## TASK ITEM
According to the profile of Meritxell Budó, who succeeded her as Minister of the Presidency of Catalonia?

Minister of the Presidency of Catalonia
- In office 25 March 2019 – 24 May 2021
- President: Quim Torra
- Preceded by: Elsa Artadi
- Succeeded by: Laura Vilagrà

Government Spokesperson of Catalonia
- In office 25 March 2019 – 1 June 2021
- President: Quim Torra
- Preceded by: Elsa Artadi
- Succeeded by: Patrícia Plaja [ca]

Member of La Garriga Municipal Council
- Incumbent
- Assumed office 17 June 2023
- In office 2006 – 24 March 2019

Personal details
- Born: Meritxell Budó i Pla 8 March 1969 (age 57) Barcelona, Catalonia, Spain
- Citizenship: Spain
- Party: Junts (2020–present)
- Other political affiliations: CDC (until 2016) PDeCAT (2016–2020)
- Education: University of Barcelona
- Occupation: Pharmacist

= Meritxell Budó =

Spanish politician (born 1969)

Meritxell Budó i Pla (born 8 March 1969) is a Spanish politician and pharmacist from Catalonia. Budó was Minister of the Presidency and Government Spokesman of Catalonia between 2019 and 2021. She is the mayor of La Garriga.

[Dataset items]
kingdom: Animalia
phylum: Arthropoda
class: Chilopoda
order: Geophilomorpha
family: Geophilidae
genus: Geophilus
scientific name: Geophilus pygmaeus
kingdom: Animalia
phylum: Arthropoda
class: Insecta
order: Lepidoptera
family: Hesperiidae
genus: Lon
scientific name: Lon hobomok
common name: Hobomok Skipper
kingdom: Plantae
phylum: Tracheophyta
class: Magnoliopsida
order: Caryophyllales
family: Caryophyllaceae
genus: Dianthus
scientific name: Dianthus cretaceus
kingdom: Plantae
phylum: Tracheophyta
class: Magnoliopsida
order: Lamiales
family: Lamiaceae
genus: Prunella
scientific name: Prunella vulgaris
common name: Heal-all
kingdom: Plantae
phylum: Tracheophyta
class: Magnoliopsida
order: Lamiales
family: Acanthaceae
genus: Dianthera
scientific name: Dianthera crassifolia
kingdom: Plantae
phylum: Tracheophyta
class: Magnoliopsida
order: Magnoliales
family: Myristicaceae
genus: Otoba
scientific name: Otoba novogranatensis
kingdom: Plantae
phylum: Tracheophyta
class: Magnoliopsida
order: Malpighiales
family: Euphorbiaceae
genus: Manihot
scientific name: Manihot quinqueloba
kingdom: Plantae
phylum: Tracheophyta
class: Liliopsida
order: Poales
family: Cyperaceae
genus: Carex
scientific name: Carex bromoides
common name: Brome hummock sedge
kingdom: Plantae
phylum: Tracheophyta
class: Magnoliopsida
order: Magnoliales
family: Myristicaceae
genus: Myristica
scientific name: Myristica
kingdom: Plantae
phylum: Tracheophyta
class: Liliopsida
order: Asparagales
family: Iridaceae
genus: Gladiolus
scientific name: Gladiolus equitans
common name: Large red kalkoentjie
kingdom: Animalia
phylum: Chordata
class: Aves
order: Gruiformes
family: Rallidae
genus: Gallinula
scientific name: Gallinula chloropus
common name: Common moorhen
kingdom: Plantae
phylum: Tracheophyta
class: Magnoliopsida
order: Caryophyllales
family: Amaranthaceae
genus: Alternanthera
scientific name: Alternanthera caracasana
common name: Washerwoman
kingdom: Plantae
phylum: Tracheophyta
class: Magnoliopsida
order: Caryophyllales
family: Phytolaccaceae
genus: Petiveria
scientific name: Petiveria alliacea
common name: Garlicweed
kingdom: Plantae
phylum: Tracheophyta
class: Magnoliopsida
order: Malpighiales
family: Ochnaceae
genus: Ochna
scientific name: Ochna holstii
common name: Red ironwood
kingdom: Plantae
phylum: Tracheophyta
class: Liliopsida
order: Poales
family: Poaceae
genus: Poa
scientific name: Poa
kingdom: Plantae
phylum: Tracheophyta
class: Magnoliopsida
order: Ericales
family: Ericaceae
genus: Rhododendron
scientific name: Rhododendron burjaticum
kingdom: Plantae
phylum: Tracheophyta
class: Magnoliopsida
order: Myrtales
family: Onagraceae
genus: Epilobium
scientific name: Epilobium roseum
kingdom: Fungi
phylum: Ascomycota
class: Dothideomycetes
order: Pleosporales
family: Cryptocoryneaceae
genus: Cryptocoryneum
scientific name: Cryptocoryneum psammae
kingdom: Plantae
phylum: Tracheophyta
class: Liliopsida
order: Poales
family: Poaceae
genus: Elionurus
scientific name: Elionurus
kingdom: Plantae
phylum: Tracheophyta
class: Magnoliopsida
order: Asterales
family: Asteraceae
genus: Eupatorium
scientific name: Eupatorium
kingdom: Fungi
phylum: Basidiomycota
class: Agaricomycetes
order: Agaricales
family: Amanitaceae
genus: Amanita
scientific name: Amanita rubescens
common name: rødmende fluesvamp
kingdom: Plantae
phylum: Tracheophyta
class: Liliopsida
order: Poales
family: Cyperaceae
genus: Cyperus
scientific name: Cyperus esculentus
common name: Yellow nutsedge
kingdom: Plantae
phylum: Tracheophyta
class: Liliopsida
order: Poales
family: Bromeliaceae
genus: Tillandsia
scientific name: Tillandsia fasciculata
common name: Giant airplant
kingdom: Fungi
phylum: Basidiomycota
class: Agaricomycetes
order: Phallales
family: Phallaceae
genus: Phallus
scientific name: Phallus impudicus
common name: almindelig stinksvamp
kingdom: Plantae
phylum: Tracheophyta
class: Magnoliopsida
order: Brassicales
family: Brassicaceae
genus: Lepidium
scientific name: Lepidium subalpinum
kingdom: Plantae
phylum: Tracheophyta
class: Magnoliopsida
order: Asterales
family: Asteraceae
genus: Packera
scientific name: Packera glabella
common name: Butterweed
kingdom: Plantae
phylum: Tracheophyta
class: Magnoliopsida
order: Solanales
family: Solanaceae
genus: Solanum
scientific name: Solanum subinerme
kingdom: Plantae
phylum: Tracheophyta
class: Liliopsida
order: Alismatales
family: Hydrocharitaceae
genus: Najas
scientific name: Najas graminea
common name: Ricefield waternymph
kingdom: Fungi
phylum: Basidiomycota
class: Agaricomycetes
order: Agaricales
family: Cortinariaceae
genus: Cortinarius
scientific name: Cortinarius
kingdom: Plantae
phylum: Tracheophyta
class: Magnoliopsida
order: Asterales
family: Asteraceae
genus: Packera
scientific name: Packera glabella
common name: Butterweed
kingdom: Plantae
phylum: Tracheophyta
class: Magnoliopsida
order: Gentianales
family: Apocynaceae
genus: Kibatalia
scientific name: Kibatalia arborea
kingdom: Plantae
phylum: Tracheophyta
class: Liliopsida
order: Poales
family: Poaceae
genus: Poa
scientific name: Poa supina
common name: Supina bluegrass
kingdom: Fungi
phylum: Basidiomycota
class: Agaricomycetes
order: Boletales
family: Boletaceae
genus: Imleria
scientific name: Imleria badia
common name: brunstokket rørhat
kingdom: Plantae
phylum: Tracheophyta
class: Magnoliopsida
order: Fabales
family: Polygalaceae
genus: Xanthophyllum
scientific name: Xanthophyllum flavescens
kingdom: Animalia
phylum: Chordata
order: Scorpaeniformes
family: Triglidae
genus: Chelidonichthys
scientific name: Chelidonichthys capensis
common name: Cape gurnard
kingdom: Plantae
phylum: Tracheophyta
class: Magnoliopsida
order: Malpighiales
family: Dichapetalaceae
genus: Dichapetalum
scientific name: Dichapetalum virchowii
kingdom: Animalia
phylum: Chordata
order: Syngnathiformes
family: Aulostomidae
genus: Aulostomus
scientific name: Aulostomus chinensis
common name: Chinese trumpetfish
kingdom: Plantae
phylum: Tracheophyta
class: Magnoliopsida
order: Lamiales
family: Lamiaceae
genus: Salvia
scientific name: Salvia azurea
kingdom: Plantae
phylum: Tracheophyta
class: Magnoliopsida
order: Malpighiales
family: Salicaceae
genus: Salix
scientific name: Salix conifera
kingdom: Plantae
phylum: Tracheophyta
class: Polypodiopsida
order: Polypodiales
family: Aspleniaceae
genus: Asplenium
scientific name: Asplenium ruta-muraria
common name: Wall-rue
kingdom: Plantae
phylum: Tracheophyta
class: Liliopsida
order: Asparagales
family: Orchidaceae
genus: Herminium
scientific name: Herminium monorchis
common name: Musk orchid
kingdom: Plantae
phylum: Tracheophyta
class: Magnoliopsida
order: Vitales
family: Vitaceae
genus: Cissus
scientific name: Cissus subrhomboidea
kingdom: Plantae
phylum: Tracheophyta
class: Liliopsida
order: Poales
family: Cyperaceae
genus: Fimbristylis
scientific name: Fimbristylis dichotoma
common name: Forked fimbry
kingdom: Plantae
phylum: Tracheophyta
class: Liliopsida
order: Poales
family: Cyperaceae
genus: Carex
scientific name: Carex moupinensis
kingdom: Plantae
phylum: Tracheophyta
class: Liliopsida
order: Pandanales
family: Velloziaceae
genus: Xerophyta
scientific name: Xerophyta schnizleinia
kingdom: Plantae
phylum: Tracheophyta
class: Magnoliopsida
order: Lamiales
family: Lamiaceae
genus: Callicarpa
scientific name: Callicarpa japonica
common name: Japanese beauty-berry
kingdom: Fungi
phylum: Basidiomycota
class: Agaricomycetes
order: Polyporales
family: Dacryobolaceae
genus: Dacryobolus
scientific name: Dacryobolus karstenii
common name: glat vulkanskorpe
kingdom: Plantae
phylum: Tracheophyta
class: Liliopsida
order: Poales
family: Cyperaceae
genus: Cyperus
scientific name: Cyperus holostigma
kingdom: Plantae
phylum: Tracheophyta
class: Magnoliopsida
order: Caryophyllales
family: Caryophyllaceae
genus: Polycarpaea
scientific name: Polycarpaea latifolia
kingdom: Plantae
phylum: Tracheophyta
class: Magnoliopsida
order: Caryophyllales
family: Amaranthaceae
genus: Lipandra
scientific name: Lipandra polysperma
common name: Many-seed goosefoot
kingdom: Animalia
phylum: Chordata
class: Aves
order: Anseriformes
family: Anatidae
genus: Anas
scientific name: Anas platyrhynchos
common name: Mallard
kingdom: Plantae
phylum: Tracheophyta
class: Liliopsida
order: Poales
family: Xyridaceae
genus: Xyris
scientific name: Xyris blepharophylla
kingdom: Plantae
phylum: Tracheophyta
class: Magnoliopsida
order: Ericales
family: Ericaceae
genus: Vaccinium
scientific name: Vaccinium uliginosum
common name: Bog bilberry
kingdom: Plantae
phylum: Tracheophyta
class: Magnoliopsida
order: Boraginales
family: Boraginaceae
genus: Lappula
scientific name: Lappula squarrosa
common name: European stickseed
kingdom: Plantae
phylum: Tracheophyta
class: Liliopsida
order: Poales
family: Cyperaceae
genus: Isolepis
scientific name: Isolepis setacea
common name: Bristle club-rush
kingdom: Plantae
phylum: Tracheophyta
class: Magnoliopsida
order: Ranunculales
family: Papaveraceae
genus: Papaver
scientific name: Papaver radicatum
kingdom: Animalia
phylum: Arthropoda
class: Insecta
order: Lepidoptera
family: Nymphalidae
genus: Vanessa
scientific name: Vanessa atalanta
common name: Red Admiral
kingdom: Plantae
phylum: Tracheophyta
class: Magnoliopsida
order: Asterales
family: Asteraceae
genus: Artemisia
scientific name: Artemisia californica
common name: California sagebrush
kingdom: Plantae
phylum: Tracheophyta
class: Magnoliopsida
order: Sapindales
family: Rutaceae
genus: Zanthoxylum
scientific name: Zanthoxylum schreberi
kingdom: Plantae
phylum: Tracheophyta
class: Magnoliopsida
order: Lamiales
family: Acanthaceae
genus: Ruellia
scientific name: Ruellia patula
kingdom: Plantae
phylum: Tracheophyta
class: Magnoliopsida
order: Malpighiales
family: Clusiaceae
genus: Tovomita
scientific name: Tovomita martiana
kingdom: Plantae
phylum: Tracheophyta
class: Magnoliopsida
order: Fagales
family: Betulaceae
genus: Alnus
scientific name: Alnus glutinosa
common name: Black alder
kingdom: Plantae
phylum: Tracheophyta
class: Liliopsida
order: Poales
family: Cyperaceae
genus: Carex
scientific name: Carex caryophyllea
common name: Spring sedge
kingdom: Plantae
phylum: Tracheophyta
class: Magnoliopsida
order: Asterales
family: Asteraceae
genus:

## PROBLEM SOLUTION
Laura Vilagrà